Indian Island: an ecosystem in recovery

Just off the shore of Eastsound stands an island in rehabilitation, a two-acre rock known as Indian Island. The Lopez Island-based conservation biology laboratory Kwiaht hosted its annual “Celebrate Indian Island” event on Thursday, Nov. 16, where director Russel Barsh gave an update on the organization’s rejuvenation efforts.

“We’re, as a region, very attractive. We’re drawing people from everywhere to share in the things that sometimes we take for granted. The places we sometimes take for granted,” said Barsh. “The question remains: How much can it bear? How much can we share without losing the opportunity for our children to grow up with the same beauty around them that we’ve enjoyed in our lifetimes?”
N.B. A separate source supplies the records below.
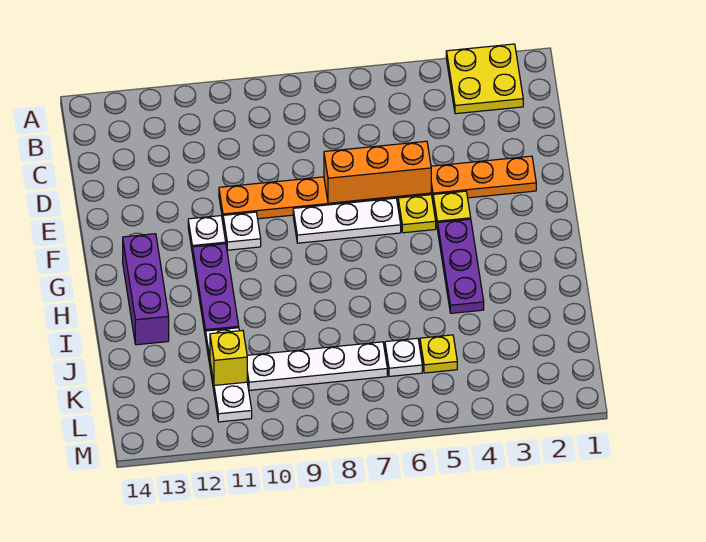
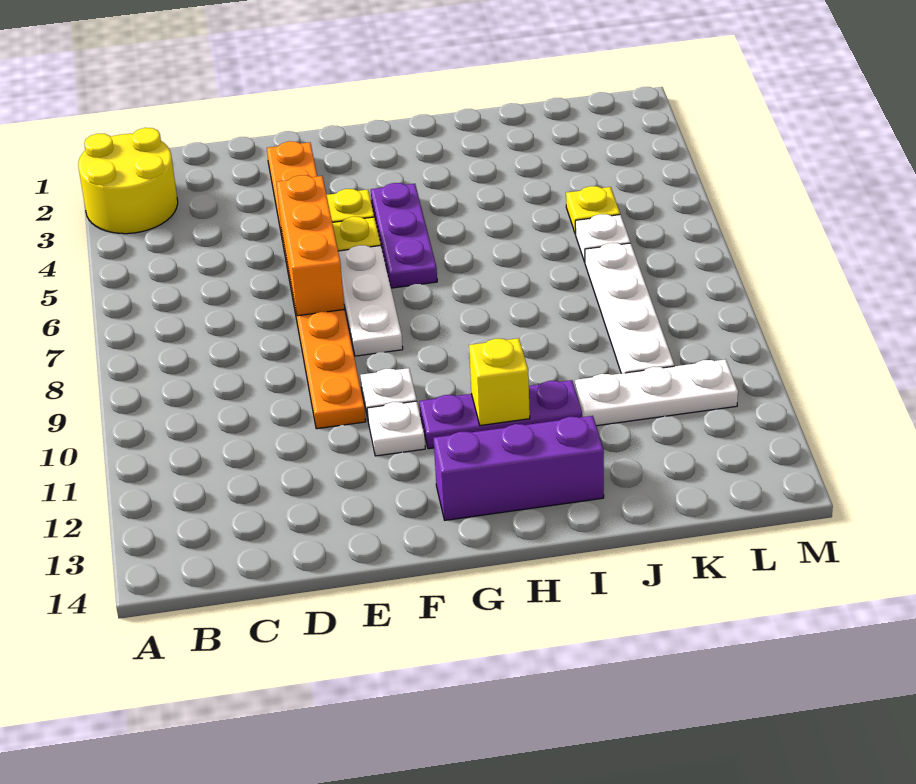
yellow plate A2:B3 level 1 -> yellow round brick A2:B3 level 1
purple plate G4:I4 level 1 -> purple plate G4:G6 level 1
yellow brick K11 level 2 -> yellow brick H11 level 2

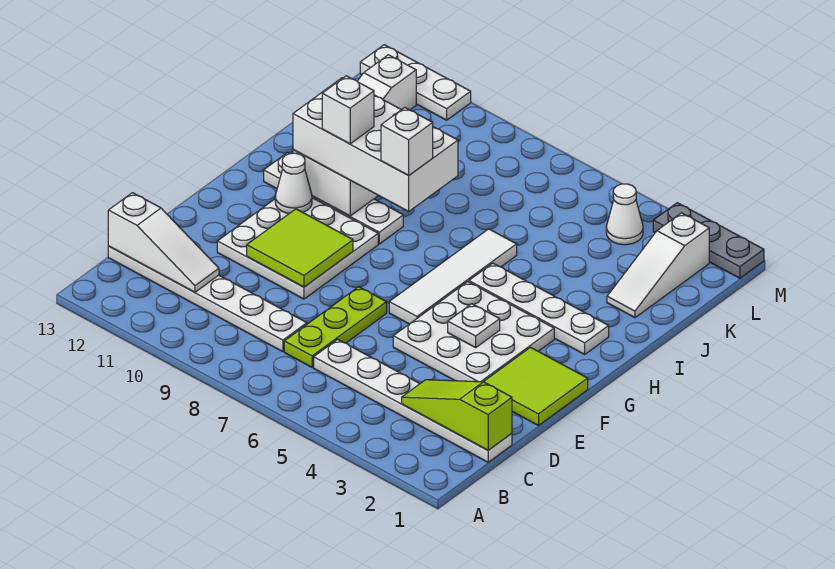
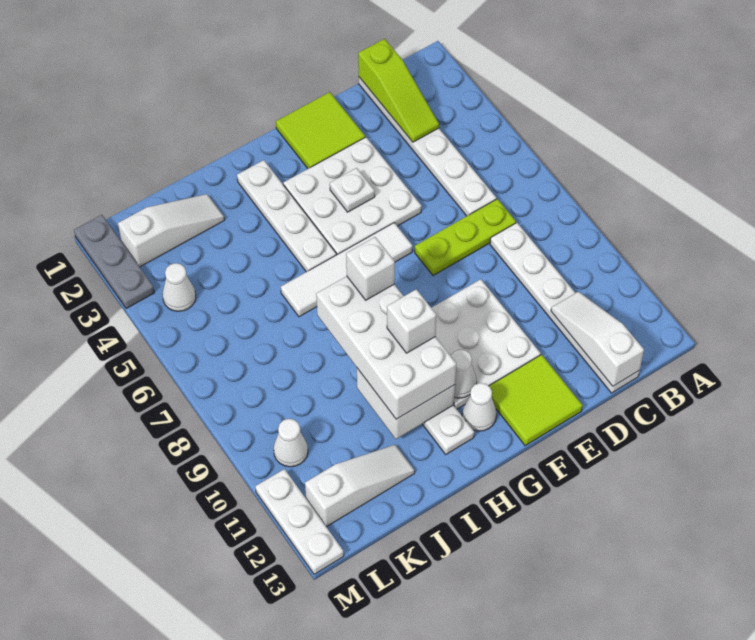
lime tile E9:F10 level 2 -> lime tile E12:F13 level 1
none -> white cone G12 level 1
none -> white cone L10 level 1

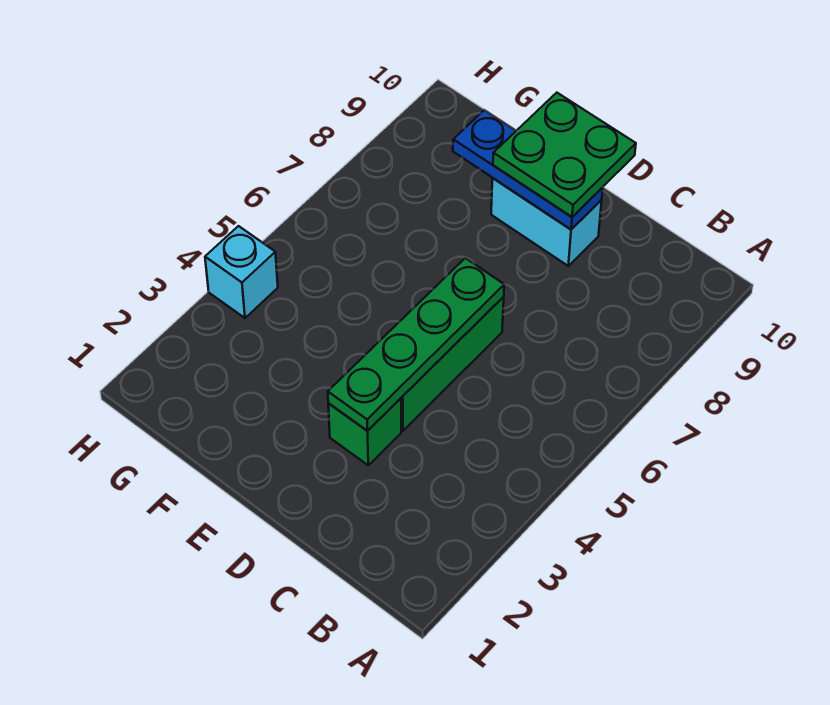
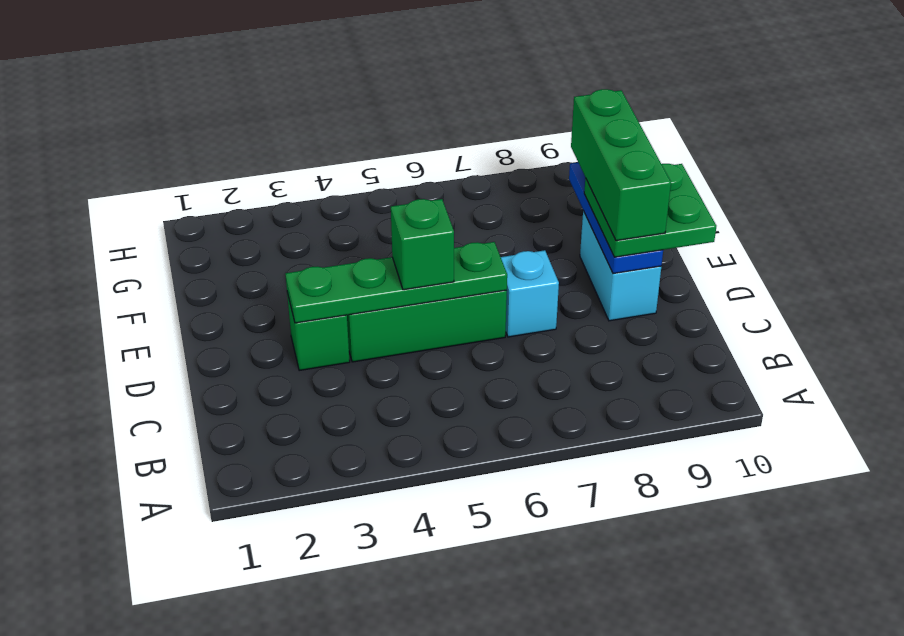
none -> green brick D5 level 3
none -> green brick D9:F9 level 4
cyan brick H4 level 1 -> cyan brick D7 level 1

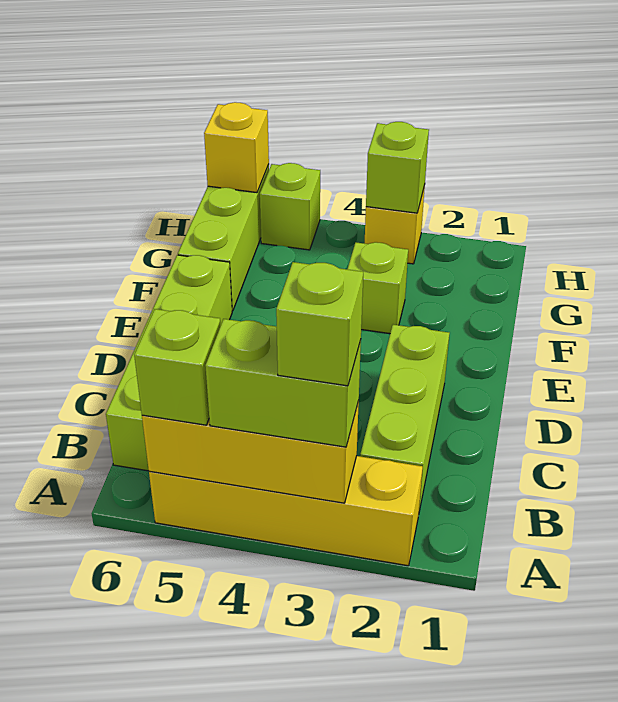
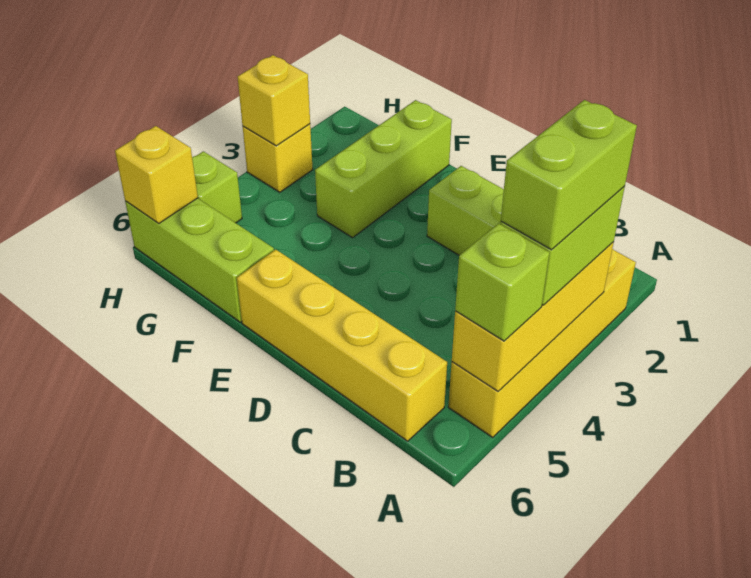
lime brick A3 level 4 -> lime brick A3:A4 level 4
lime brick B6:E6 level 1 -> yellow brick B6:E6 level 1
lime brick F3 level 1 -> lime brick F1:F3 level 1
lime brick H3 level 2 -> yellow brick H3 level 2

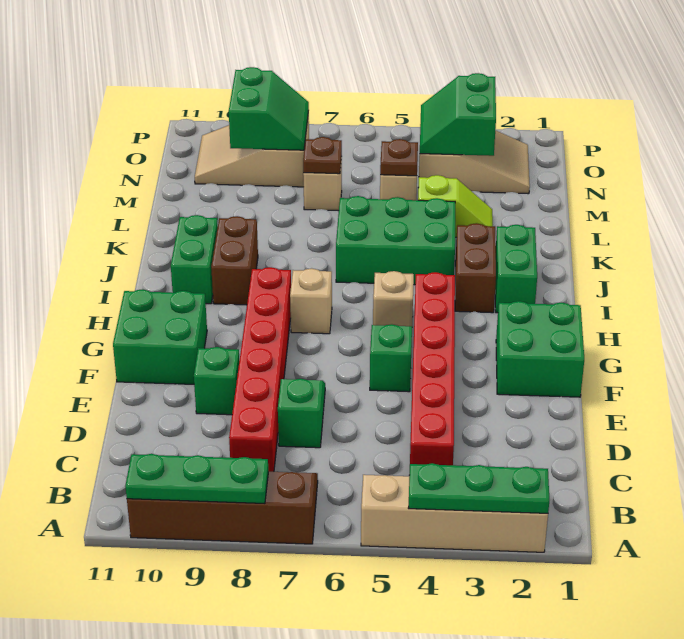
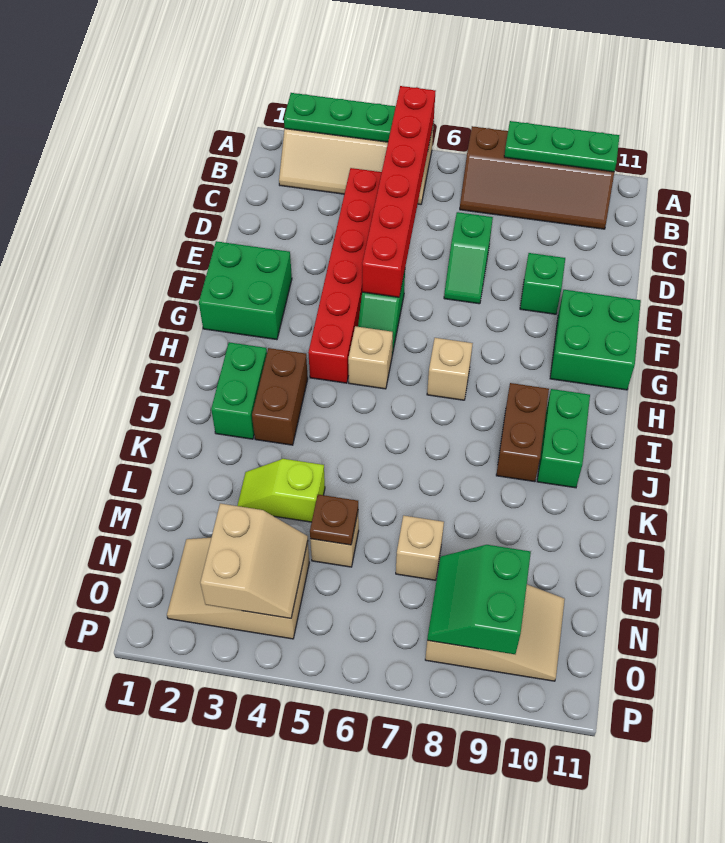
red brick C8:H8 level 1 -> red brick A5:F5 level 2
green brick J4:K6 level 1 -> none
brown plate M7 level 2 -> none
green slope N3:O4 level 2 top 3 -> tan slope N3:O4 level 2 top 3

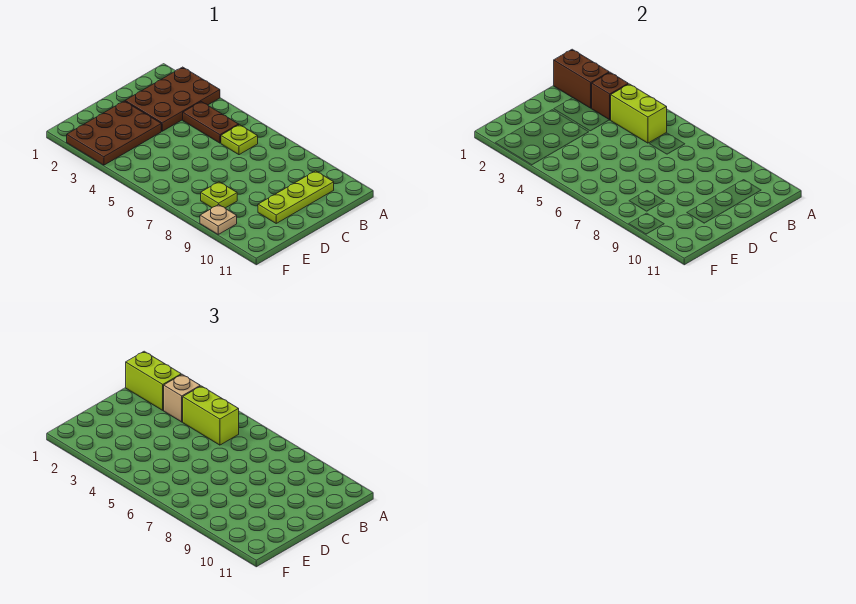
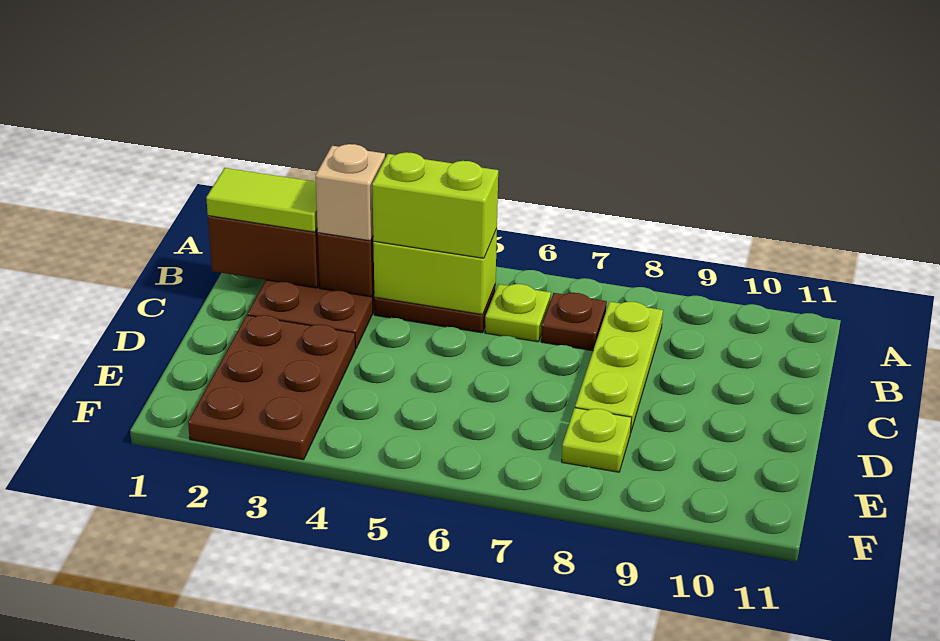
lime brick B1:B2 level 3 -> lime tile B1:B2 level 3
none -> brown plate B7 level 1
lime plate B10:D10 level 1 -> lime plate B8:D8 level 1
tan plate F9 level 1 -> none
Since Kwiaht held its first Indian Island celebration in 2010, things have changed drastically on and around Eastsound’s “window to the sea.” The driftwood path across the island’s top has discouraged visitors from wandering aimlessly, crushing delicate wildflowers and endangering nesting birds. Since the path’s establishment, and Kwiaht’s clearing of non-native flora, the wildflowers have flourished and native mating birds are once again successfully rearing chicks.

“When we started, the island was a bit beat up; it was covered with a network of little [man-made] informal trails … an awful lot of the green were things like Himalayan blackberries. It was beat up, it was getting more beat up, an awful lot of the island was either bare ground, bare rock or invasive plants,” said Barsh. “At this point, we’re able to say the island has completely recovered.”

Indian Island is the the most visited destination in the San Juans per acre, explained Barsh. Over the last century, the island has experienced a lot of human impact. It was once home to a man who lived in a shack and later, a pier ran alongside it. The data since Kwiaht began observing the island is starting to show a clearer picture of the restoration progress and evolution.

“The island and bay have gone through some big changes just in the last 100 years or so. Not just the change in culture, from Native American communities here on Orcas Island to Euro-American communities, but a considerable amount of construction and disturbance of the bay itself,” said Barsh. “One thing that’s very important, I think, that we’re learning more about, strangely now, years after we started this project, is how much the island has changed in the last 100 years or so. It’s actually gone through a great deal of activity.”

The eelgrass surrounding Indian Island has oscillated between years of famish and flourish. The grass is being affected by the turbidity of the water, said Barsh. The stormwater runoff that is swept into Fishing Bay has increased the suspended particles, causing murkier, muddier water and restricting the amount of light reaching the grass. An interesting observation, added Barsh, is that the eastern side of the island seems to be more impacted by the turbidity than the west side, indicating the water is circulating west-to-east around the island. Stormwater runoff can also likely be blamed for the historically rocky beach turning muddier. This change in beach consistency is supported by the clams that are thriving there.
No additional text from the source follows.